--- DATA SHOWN ---

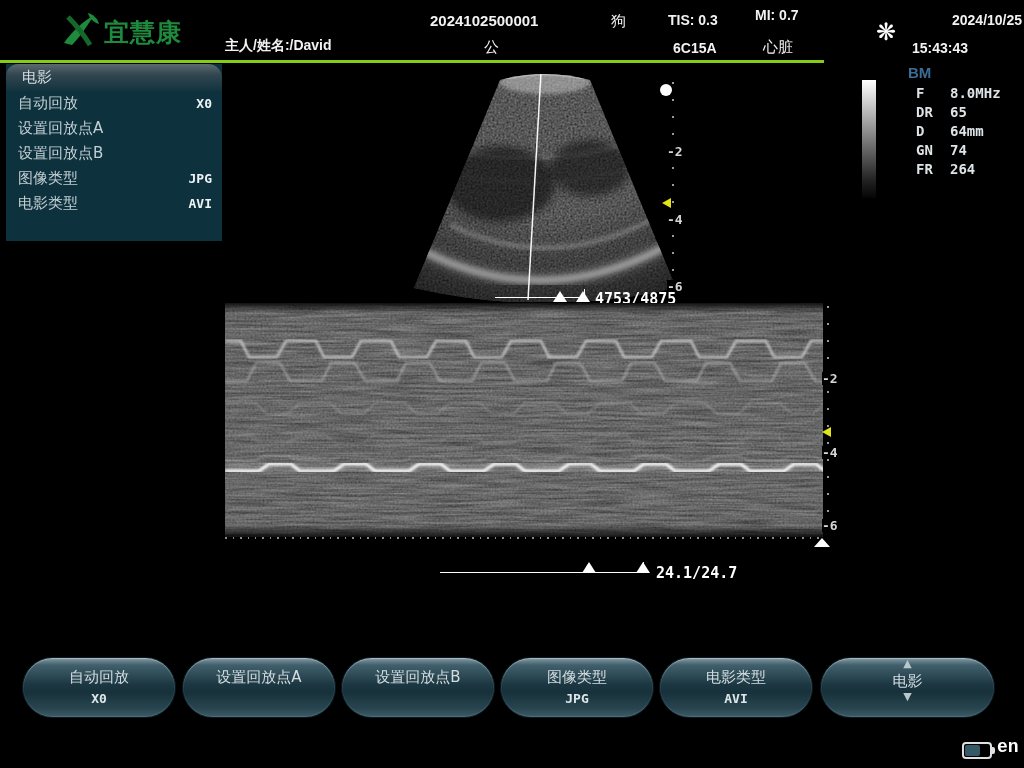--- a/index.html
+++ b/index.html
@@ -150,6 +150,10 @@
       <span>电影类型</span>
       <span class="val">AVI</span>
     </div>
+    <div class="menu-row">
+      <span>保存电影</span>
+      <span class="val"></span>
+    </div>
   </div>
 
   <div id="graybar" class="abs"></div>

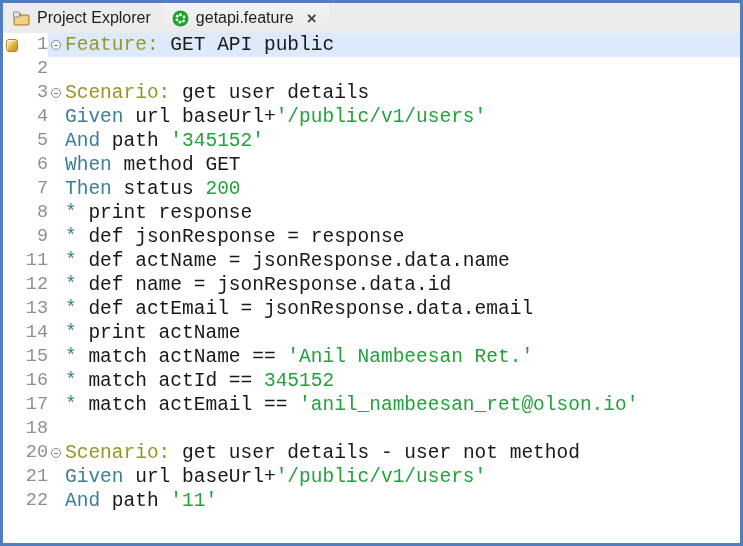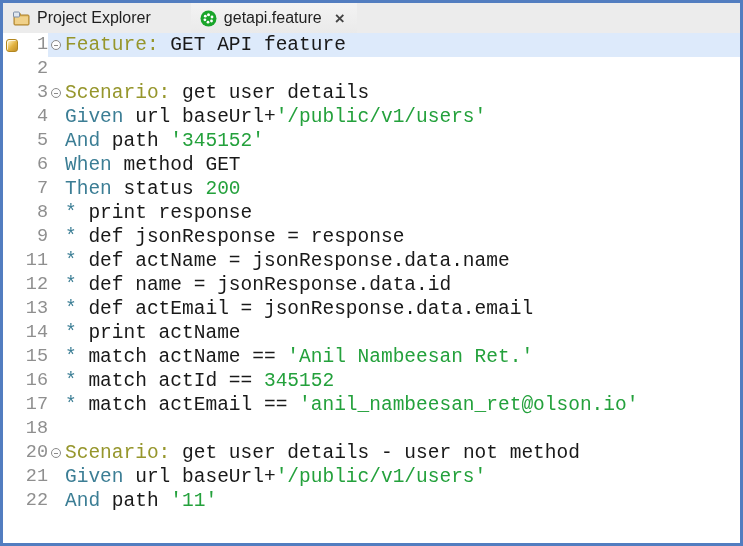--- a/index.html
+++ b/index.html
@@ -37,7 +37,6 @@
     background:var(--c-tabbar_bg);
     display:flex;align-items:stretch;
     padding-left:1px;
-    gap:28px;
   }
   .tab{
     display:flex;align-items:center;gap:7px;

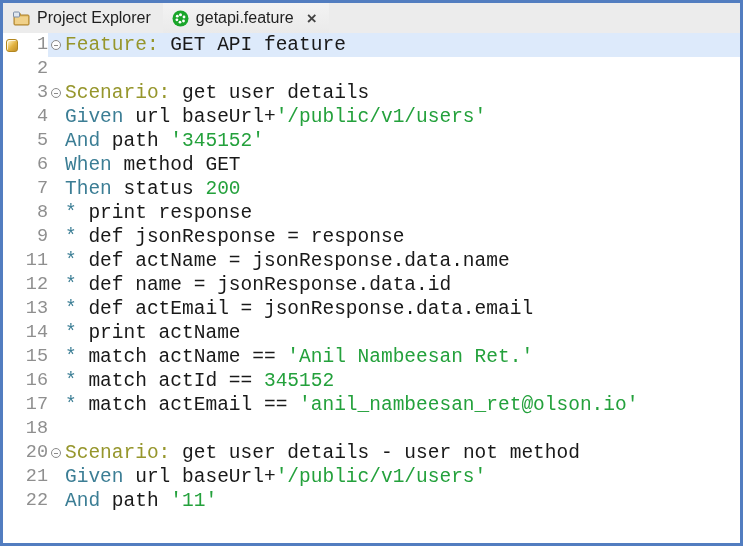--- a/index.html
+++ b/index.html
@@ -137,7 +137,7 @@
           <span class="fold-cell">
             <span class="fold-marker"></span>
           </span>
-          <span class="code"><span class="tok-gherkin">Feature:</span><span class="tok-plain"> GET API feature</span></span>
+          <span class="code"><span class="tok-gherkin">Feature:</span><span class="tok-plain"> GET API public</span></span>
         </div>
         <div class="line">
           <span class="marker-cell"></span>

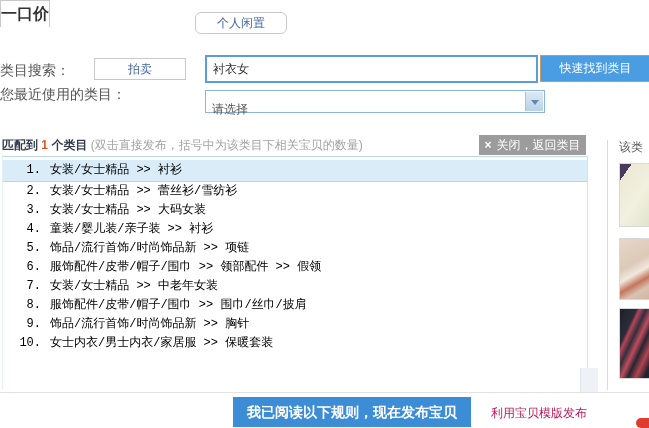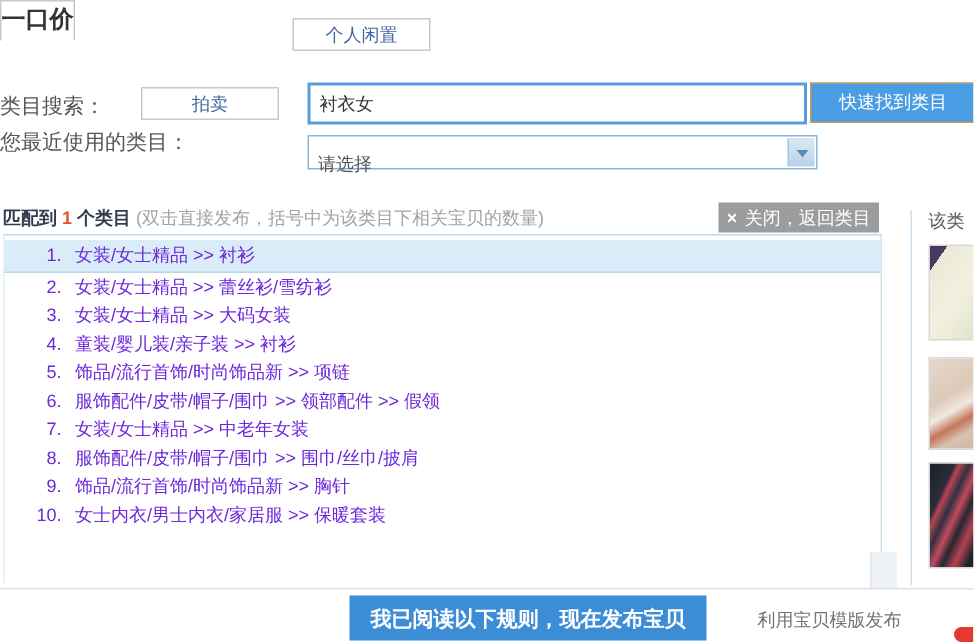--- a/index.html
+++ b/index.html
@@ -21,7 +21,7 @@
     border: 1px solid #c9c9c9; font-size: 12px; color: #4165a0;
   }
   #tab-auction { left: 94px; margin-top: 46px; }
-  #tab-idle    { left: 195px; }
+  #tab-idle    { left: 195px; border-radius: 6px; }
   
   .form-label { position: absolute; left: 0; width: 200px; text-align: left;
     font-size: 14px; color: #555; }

---

● ACTIVITY:
Everything in the entries above should be written out again exactly, except the images.

● RESULT OF THIS EXERCISE:
--- a/index.html
+++ b/index.html
@@ -150,6 +150,10 @@
       <span>电影类型</span>
       <span class="val">AVI</span>
     </div>
+    <div class="menu-row">
+      <span>保存电影</span>
+      <span class="val"></span>
+    </div>
   </div>
 
   <div id="graybar" class="abs"></div>

--- a/index.html
+++ b/index.html
@@ -37,7 +37,6 @@
     background:var(--c-tabbar_bg);
     display:flex;align-items:stretch;
     padding-left:1px;
-    gap:28px;
   }
   .tab{
     display:flex;align-items:center;gap:7px;

--- a/index.html
+++ b/index.html
@@ -137,7 +137,7 @@
           <span class="fold-cell">
             <span class="fold-marker"></span>
           </span>
-          <span class="code"><span class="tok-gherkin">Feature:</span><span class="tok-plain"> GET API feature</span></span>
+          <span class="code"><span class="tok-gherkin">Feature:</span><span class="tok-plain"> GET API public</span></span>
         </div>
         <div class="line">
           <span class="marker-cell"></span>

--- a/index.html
+++ b/index.html
@@ -21,7 +21,7 @@
     border: 1px solid #c9c9c9; font-size: 12px; color: #4165a0;
   }
   #tab-auction { left: 94px; margin-top: 46px; }
-  #tab-idle    { left: 195px; }
+  #tab-idle    { left: 195px; border-radius: 6px; }
   
   .form-label { position: absolute; left: 0; width: 200px; text-align: left;
     font-size: 14px; color: #555; }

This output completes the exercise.